La scansione dei vari segmenti riporta notevoli gap temporali, e questo ci riporta a un capolavoro di Bergman, lo splendido “Scene da un Matrimonio“, e del resto anche questa opera era stata pensata solo per la televisione, poi invece è diventato un lungometraggio, proprio come è avvenuto a Conversazioni Private. Un’altra similitudine si riscontra nel violentissimo confronto verbale tra Anna e il marito, dove finiscono per ferirsi emotivamente in maniera profonda e forse insanabile. Invece, nella conversazione tra Anna e Jacob, si delinea un altro dogma della poetica del Maestro, ovvero il raffronto tra la sfera sacra, rappresentata dall’Assoluto, e quella psicologica che si incarna nella debolezza umana.
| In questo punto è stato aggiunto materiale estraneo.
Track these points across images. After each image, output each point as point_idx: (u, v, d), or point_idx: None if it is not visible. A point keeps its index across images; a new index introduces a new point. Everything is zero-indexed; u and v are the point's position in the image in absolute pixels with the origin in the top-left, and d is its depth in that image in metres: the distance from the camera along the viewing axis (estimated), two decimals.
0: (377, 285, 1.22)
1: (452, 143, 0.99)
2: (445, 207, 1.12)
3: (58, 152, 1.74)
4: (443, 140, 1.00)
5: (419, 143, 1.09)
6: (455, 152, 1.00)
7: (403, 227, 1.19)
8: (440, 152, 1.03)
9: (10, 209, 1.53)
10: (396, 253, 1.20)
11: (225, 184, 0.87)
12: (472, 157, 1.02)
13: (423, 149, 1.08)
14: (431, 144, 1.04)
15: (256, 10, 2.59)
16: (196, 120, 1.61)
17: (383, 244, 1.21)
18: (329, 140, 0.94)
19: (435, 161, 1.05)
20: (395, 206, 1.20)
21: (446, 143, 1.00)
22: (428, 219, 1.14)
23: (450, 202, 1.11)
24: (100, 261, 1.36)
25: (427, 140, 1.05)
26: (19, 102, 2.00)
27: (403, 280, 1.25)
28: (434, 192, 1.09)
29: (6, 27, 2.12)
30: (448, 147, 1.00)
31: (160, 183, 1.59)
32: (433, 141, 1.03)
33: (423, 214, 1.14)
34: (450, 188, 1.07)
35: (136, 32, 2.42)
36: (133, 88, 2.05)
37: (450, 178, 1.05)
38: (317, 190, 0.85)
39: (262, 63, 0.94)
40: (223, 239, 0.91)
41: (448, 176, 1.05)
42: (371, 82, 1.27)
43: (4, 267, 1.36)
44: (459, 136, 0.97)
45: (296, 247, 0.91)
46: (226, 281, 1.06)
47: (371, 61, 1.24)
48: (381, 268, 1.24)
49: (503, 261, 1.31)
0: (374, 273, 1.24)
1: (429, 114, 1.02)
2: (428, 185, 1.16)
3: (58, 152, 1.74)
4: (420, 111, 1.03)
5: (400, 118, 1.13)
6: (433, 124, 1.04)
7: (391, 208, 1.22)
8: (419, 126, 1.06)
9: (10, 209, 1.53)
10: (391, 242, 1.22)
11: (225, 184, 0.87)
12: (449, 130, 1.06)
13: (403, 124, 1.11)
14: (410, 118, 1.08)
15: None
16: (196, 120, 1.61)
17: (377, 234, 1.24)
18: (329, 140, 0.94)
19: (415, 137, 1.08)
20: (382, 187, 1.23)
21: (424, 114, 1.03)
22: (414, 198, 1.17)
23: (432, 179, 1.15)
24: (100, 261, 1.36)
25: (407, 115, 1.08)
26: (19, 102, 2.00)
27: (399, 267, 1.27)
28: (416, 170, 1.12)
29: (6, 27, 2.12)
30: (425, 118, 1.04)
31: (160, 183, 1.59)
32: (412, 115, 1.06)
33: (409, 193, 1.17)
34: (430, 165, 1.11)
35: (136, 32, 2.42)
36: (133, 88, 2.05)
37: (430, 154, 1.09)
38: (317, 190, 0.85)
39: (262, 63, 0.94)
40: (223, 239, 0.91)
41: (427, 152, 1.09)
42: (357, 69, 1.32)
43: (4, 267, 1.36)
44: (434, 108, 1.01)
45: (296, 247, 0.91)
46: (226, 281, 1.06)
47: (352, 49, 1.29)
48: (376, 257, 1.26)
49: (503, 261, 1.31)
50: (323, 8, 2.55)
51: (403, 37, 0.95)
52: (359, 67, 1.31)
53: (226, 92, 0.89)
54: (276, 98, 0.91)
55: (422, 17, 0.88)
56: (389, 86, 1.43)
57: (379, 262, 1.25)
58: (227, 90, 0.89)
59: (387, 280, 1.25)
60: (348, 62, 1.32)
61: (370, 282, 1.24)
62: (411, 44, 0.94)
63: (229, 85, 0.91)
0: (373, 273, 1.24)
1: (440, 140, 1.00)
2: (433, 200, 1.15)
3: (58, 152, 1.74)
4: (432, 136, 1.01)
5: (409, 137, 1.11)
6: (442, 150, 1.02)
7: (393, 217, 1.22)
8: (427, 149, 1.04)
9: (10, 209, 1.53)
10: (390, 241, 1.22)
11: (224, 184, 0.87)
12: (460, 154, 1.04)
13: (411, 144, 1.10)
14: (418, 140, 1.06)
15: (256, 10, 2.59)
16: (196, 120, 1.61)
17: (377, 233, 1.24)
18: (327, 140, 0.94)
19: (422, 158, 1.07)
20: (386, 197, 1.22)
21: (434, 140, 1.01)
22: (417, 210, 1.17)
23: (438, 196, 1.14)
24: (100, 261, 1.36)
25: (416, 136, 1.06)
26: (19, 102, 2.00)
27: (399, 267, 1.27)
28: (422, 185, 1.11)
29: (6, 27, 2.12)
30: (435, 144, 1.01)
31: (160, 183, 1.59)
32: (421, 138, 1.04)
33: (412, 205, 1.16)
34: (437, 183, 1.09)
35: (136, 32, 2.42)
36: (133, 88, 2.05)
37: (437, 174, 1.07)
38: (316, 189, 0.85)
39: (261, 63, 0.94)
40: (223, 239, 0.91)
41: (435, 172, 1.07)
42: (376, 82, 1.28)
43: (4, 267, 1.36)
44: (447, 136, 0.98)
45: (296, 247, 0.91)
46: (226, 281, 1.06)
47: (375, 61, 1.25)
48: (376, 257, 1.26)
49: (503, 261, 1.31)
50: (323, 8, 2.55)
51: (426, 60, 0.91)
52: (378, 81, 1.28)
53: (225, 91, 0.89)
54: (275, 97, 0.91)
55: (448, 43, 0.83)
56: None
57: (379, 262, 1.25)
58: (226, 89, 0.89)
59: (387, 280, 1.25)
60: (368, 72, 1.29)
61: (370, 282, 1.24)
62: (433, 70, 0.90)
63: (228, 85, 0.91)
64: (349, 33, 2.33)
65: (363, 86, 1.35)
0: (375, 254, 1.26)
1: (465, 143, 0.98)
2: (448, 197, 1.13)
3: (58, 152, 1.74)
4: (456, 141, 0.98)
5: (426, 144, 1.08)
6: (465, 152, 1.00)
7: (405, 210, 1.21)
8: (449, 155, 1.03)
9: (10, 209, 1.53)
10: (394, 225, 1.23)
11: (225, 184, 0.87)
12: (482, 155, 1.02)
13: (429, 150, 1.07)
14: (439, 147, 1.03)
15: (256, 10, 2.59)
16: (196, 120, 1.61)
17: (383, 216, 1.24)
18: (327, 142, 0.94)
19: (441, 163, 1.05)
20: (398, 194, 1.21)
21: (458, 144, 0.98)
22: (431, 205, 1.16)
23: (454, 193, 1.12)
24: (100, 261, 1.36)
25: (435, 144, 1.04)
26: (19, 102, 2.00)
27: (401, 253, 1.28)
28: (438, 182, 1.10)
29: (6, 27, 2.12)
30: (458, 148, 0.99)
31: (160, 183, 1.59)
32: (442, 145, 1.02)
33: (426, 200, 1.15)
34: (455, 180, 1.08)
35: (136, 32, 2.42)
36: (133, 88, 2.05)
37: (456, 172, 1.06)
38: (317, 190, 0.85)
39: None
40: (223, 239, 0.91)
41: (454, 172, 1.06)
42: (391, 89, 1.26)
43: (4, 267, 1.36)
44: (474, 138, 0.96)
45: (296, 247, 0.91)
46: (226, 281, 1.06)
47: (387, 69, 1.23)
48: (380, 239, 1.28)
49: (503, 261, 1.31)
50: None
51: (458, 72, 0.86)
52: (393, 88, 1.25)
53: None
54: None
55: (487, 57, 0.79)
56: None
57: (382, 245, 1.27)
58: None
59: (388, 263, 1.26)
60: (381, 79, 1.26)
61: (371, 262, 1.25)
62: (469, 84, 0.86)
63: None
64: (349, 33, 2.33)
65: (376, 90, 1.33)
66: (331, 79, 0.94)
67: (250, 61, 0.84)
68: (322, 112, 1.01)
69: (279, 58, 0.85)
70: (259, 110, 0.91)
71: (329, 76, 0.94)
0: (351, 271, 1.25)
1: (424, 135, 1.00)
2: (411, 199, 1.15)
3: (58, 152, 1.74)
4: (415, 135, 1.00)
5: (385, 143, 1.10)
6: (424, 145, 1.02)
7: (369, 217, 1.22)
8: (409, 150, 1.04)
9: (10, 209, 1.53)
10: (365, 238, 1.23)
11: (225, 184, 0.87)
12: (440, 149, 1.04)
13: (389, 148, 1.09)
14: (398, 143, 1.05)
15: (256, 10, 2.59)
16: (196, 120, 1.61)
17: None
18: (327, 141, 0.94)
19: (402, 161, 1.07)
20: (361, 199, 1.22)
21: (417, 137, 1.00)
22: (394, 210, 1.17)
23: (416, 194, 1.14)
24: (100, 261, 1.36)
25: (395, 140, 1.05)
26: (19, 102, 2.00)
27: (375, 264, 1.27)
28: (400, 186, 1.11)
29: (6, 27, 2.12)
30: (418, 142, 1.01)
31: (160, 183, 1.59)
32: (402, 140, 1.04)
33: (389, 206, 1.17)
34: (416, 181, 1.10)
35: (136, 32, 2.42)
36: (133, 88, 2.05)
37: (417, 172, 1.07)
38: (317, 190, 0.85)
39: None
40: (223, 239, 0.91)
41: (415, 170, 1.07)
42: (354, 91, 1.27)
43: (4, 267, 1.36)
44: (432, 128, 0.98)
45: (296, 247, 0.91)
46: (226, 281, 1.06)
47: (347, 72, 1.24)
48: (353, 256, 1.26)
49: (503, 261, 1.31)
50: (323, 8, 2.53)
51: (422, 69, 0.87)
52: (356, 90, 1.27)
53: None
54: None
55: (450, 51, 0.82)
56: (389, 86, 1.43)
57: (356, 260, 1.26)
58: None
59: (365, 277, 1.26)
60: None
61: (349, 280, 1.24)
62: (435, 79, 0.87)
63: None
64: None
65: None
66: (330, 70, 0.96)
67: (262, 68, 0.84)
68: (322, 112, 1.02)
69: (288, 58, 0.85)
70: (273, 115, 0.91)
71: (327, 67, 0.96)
Riscontriamo dunque due differenti dimensioni: una umana, dove ognuno di noi cerca disperatamente il proprio angolo di felicità, incurante del dolore altrui; e una spirituale dove tutti noi dovremo rendere conto alla nostra coscienza. Gli esseri umani passano la vita a ferirsi a vicenda, per poi auto assolversi e ritrovarsi soli. Solo l’etica e la morale possono limare l’edonismo umano e avvicinarlo al trascendente. Infatti, Anna per trovare la pace deve confessare tutto e sacrificare la sua felicità. Il vero amore è dimostrabile solo tramite il sacrificio e i gesti concreti, altrimenti è solo un sentimento effimero e fatuo.
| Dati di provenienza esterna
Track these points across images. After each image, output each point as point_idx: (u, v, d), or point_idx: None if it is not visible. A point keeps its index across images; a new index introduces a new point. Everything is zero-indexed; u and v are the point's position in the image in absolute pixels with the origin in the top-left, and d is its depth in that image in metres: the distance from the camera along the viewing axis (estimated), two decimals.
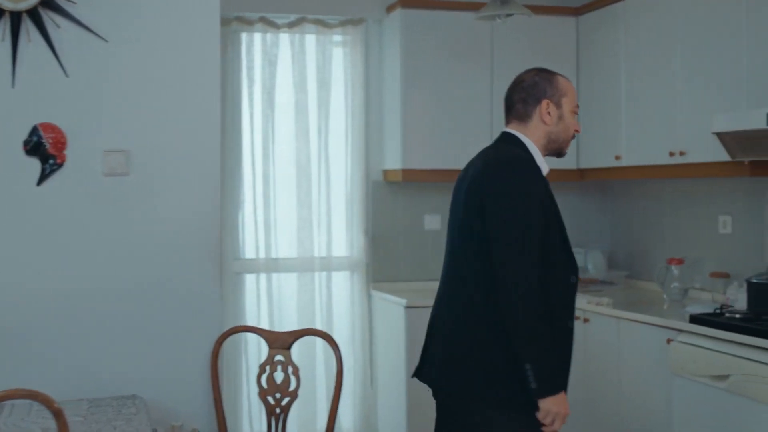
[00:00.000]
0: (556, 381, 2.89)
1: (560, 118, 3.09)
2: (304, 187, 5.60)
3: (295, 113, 5.59)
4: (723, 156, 4.34)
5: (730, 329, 3.95)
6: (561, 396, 2.87)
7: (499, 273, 2.85)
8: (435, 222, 5.87)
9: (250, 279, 5.57)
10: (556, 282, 2.96)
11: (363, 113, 5.72)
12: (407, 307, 5.19)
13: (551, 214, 2.99)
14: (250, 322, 5.53)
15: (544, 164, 3.11)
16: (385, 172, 5.76)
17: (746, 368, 3.79)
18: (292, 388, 3.69)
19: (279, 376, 3.71)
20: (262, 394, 3.70)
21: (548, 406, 2.84)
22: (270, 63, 5.54)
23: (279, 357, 3.69)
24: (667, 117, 4.87)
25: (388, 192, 5.83)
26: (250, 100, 5.52)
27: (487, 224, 2.90)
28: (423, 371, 3.11)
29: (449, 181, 5.71)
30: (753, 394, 3.74)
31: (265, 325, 5.52)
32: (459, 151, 5.52)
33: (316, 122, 5.62)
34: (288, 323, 5.56)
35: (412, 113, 5.50)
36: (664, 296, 5.00)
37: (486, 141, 5.60)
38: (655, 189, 5.59)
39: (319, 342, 5.41)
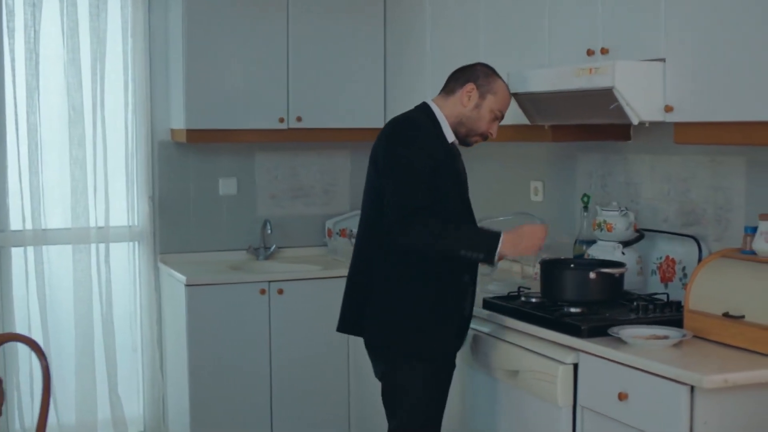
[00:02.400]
0: (487, 242, 3.21)
1: (477, 107, 3.35)
2: (78, 148, 4.95)
3: (65, 65, 4.91)
4: (525, 119, 3.89)
5: (519, 317, 3.52)
6: (506, 241, 3.22)
7: (386, 210, 3.16)
8: (231, 186, 5.30)
9: (16, 253, 4.94)
10: None
11: (146, 66, 5.07)
12: (188, 285, 4.65)
13: (448, 176, 3.29)
14: (19, 302, 4.92)
15: (450, 133, 3.37)
16: (173, 132, 5.14)
17: (534, 364, 3.36)
18: None
19: None
20: None
21: (507, 252, 3.25)
22: (34, 7, 4.82)
23: None
24: None
25: (176, 153, 5.20)
26: (12, 50, 4.81)
27: (380, 175, 3.23)
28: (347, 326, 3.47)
29: (243, 141, 5.20)
30: (539, 393, 3.32)
31: (35, 306, 4.91)
32: (251, 109, 4.99)
33: (89, 75, 4.94)
34: (62, 302, 5.01)
35: (197, 66, 4.87)
36: None
37: (282, 97, 5.08)
38: (465, 151, 5.13)
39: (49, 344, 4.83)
In “Conversazioni private” la Ullmann utilizza una regia meticolosa, e ci regala un’opera d’impatto anche se molto asciutta, avvalendosi dell’alternanza del campo/controcampo e degli interni/esterni. A differenza delle opere di Bergman, qui è molto ridotta l’eccessiva verbosità a favore dell’esplosione emozionale. Invece dove si vede l’influsso bergmaniano è sicuramente nella scelta cromatica, infatti in ogni segmento prevalgono determinati colori, volti a sottolineare gli stati d’animo. Basti pensare al rosso dell’abito durante l’incontro tra Anna e Tomas. Sicuramente in “Conversazioni Private” la Ullmann prosegue il discorso di Bergman (anche in virtù del loro rapporto personale), dimostrando di avere appreso bene la lezione, e così soffermandosi senza alcuna banalità sulla questione spigolosa del rapporto con il sacro e dei limiti della coscienza umana.

In conclusione

Note positive

  • Grande interpretazione attoriale,
  • Dialoghi meravigliosi

Note negative

  • Una influenza molto imponente dello stile di Bergman,Regia asciuttissima,che rende il film non facilmente fruibile.